__Exercise__: Collect every line in the listing below that contains the string "produções". Case counts.

__Supplied material__:
____
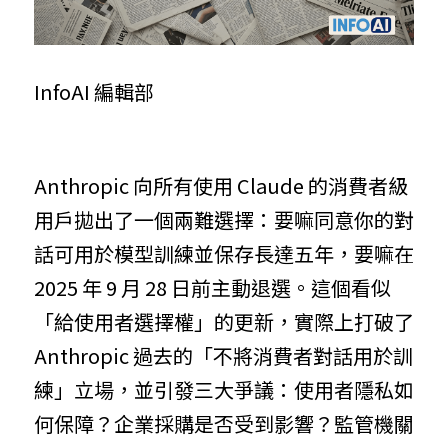
InfoAI 編輯部
Anthropic 向所有使用 Claude 的消費者級
用戶拋出了一個兩難選擇：要嘛同意你的對
話可用於模型訓練並保存長達五年，要嘛在 
2025 年 9 月 28 日前主動退選。這個看似
「給使用者選擇權」的更新，實際上打破了 
Anthropic 過去的「不將消費者對話用於訓
練」立場，並引發三大爭議：使用者隱私如
何保障？企業採購是否受到影響？監管機關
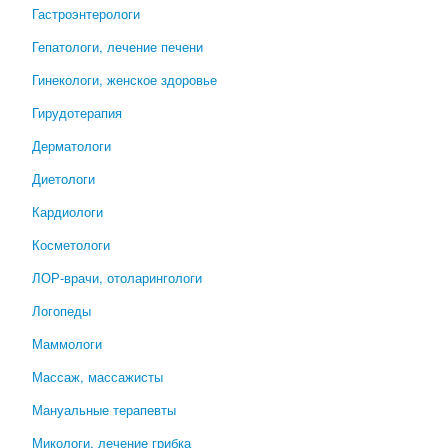
Гастроэнтерологи
Гепатологи, лечение печени
Гинекологи, женское здоровье
Гирудотерапия
Дерматологи
Диетологи
Кардиологи
Косметологи
ЛОР-врачи, отоларингологи
Логопеды
Маммологи
Массаж, массажисты
Мануальные терапевты
Микологи, лечение грибка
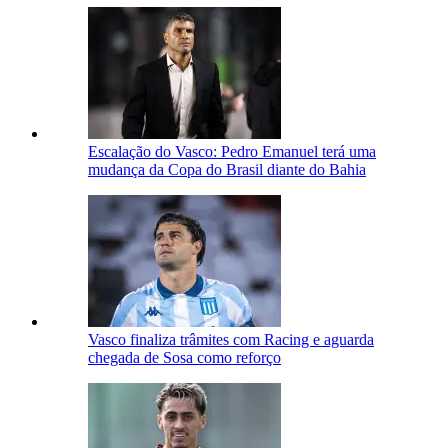
Escalação do Vasco: Pedro Emanuel terá uma
mudança da Copa do Brasil diante do Bahia
Vasco finaliza trâmites com Racing e aguarda
chegada de Sosa como reforço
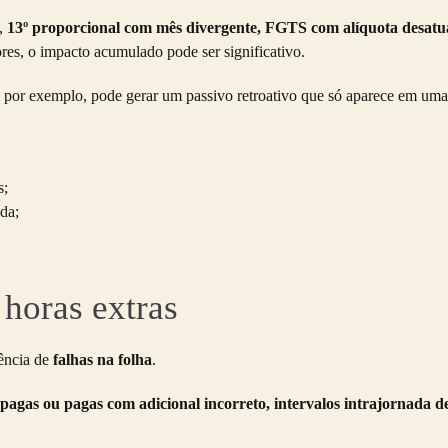
,
13º proporcional com mês divergente, FGTS com alíquota desatu
es, o impacto acumulado pode ser significativo.
, por exemplo, pode gerar um passivo retroativo que só aparece em uma
s;
da;
horas extras
dência de
falhas na folha
.
pagas ou pagas com adicional incorreto, intervalos intrajornada 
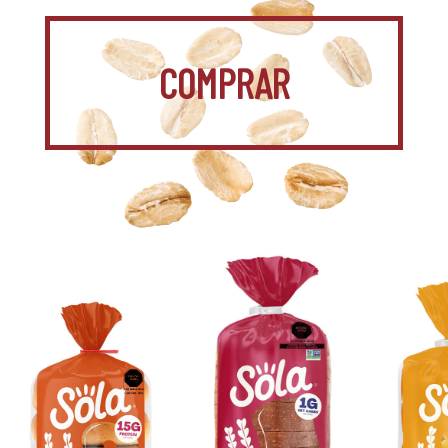
COMPRAR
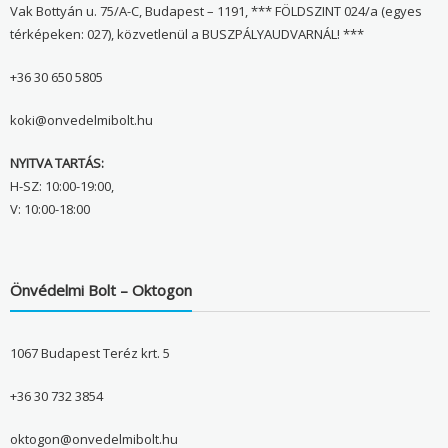
Vak Bottyán u. 75/A-C, Budapest – 1191, *** FÖLDSZINT 024/a (egyes
térképeken: 027), közvetlenül a BUSZPÁLYAUDVARNÁL! ***
+36 30 650 5805
koki@onvedelmibolt.hu
NYITVA TARTÁS:
H-SZ: 10:00-19:00,
V: 10:00-18:00
Önvédelmi Bolt – Oktogon
1067 Budapest Teréz krt. 5
+36 30 732 3854
oktogon@onvedelmibolt.hu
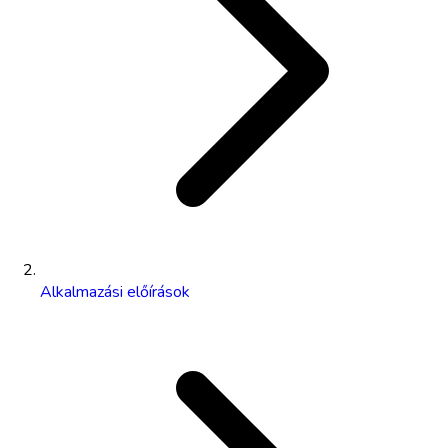
Alkalmazási előírások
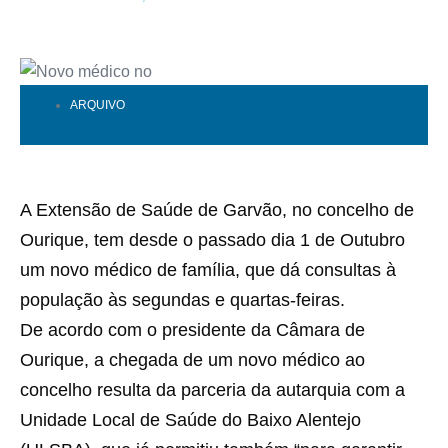
ARQUIVO
A Extensão de Saúde de Garvão, no concelho de
Ourique, tem desde o passado dia 1 de Outubro
um novo médico de família, que dá consultas à
população às segundas e quartas-feiras.
De acordo com o presidente da Câmara de
Ourique, a chegada de um novo médico ao
concelho resulta da parceria da autarquia com a
Unidade Local de Saúde do Baixo Alentejo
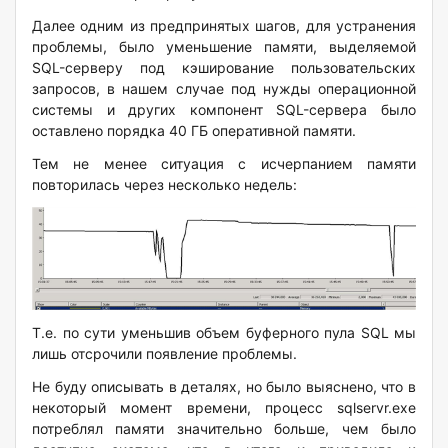
Далее одним из предпринятых шагов, для устранения
проблемы, было уменьшение памяти, выделяемой
SQL-серверу под кэширование пользовательских
запросов, в нашем случае под нужды операционной
системы и других компонент SQL-сервера было
оставлено порядка 40 ГБ оперативной памяти.
Тем не менее ситуация с исчерпанием памяти
повторилась через несколько недель:
Т.е. по сути уменьшив объем буферного пула SQL мы
лишь отсрочили появление проблемы.
Не буду описывать в деталях, но было выяснено, что в
некоторый момент времени, процесс sqlservr.exe
потреблял памяти значительно больше, чем было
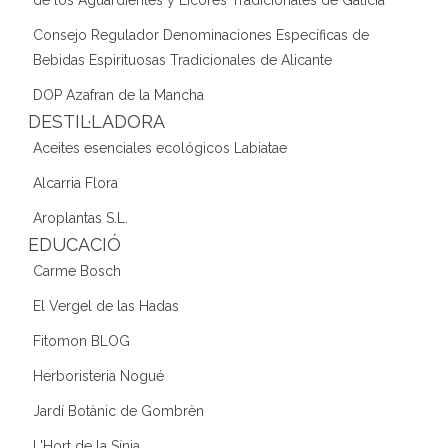
Consejo Regulador Denominaciones Específicas de
Bebidas Espirituosas Tradicionales de Alicante
DOP Azafran de la Mancha
DESTIL·LADORA
Aceites esenciales ecológicos Labiatae
Alcarria Flora
Aroplantas S.L.
EDUCACIÓ
Carme Bosch
El Vergel de las Hadas
Fitomon BLOG
Herboristeria Nogué
Jardí Botànic de Gombrèn
L'Hort de la Sínia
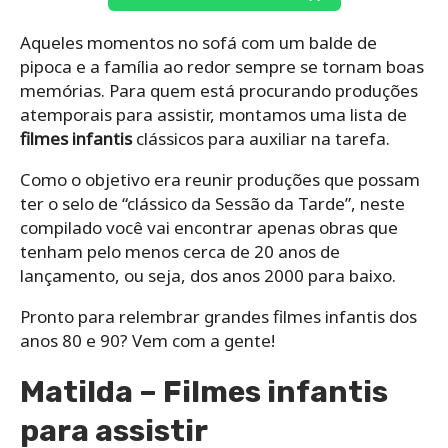
Aqueles momentos no sofá com um balde de
pipoca e a família ao redor sempre se tornam boas
memórias. Para quem está procurando produções
atemporais para assistir, montamos uma lista de
filmes infantis
clássicos para auxiliar na tarefa.
Como o objetivo era reunir produções que possam
ter o selo de “clássico da Sessão da Tarde”, neste
compilado você vai encontrar apenas obras que
tenham pelo menos cerca de 20 anos de
lançamento, ou seja, dos anos 2000 para baixo.
Pronto para relembrar grandes filmes infantis dos
anos 80 e 90? Vem com a gente!
Matilda – Filmes infantis
para assistir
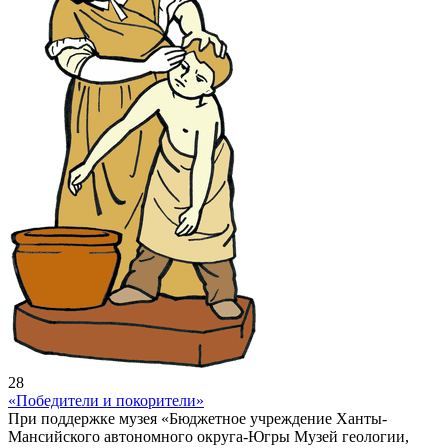
28
«Победители и покорители»
При поддержке музея «Бюджетное учреждение Ханты-
Мансийского автономного округа-Югры Музей геологии,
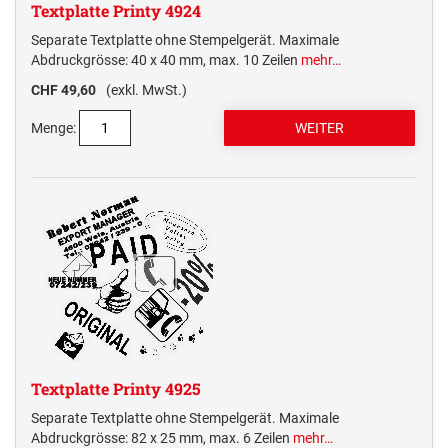
Textplatte Printy 4924
Separate Textplatte ohne Stempelgerät. Maximale
Abdruckgrösse: 40 x 40 mm, max. 10 Zeilen
mehr…
CHF 49,60
(exkl. MwSt.)
Menge:
Textplatte Printy 4925
Separate Textplatte ohne Stempelgerät. Maximale
Abdruckgrösse: 82 x 25 mm, max. 6 Zeilen
mehr…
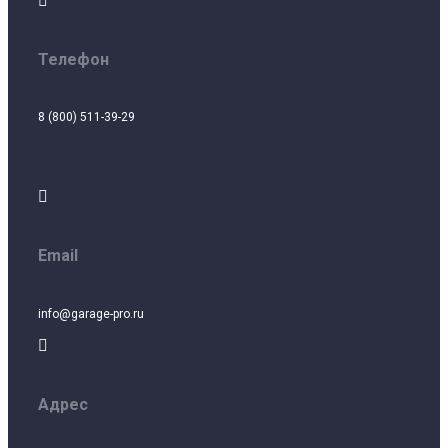

Телефон
8 (800) 511-39-29

Email
info@garage-pro.ru

Адрес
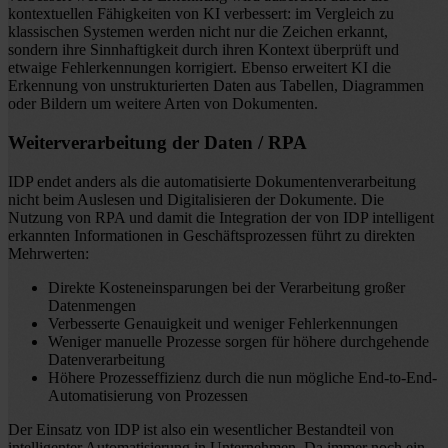
kontextuellen Fähigkeiten von KI verbessert: im Vergleich zu
klassischen Systemen werden nicht nur die Zeichen erkannt,
sondern ihre Sinnhaftigkeit durch ihren Kontext überprüft und
etwaige Fehlerkennungen korrigiert. Ebenso erweitert KI die
Erkennung von unstrukturierten Daten aus Tabellen, Diagrammen
oder Bildern um weitere Arten von Dokumenten.
Weiterverarbeitung der Daten / RPA
IDP endet anders als die automatisierte Dokumentenverarbeitung
nicht beim Auslesen und Digitalisieren der Dokumente. Die
Nutzung von RPA und damit die Integration der von IDP intelligent
erkannten Informationen in Geschäftsprozessen führt zu direkten
Mehrwerten:
Direkte Kosteneinsparungen bei der Verarbeitung großer
Datenmengen
Verbesserte Genauigkeit und weniger Fehlerkennungen
Weniger manuelle Prozesse sorgen für höhere durchgehende
Datenverarbeitung
Höhere Prozesseffizienz durch die nun mögliche End-to-End-
Automatisierung von Prozessen
Der Einsatz von IDP ist also ein wesentlicher Bestandteil von
intelligenter Automatisierung in Unternehmen. Da immer noch ein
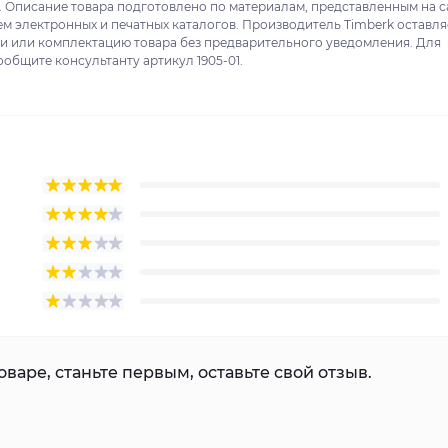
. Описание товара подготовлено по материалам, представленным на с
ем электронных и печатных каталогов. Производитель Timberk оставля
ки или комплектацию товара без предварительного уведомления. Для
ообщите консультанту артикул 1905-01.
варе, станьте первым, оставьте свой отзыв.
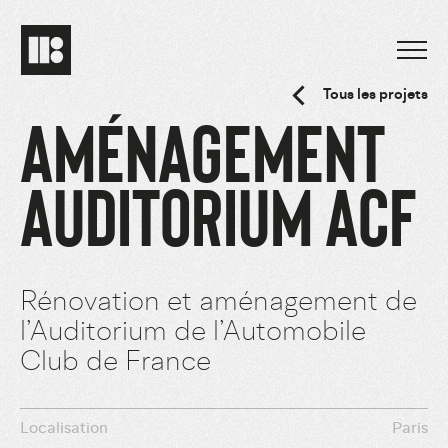
Tous les projets
AMÉNAGEMENT
AUDITORIUM ACF
Rénovation et aménagement de
l’Auditorium de l’Automobile
Club de France
Localisation
Paris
____
__Written solution__:
memórias. Para quem está procurando produções
Como o objetivo era reunir produções que possam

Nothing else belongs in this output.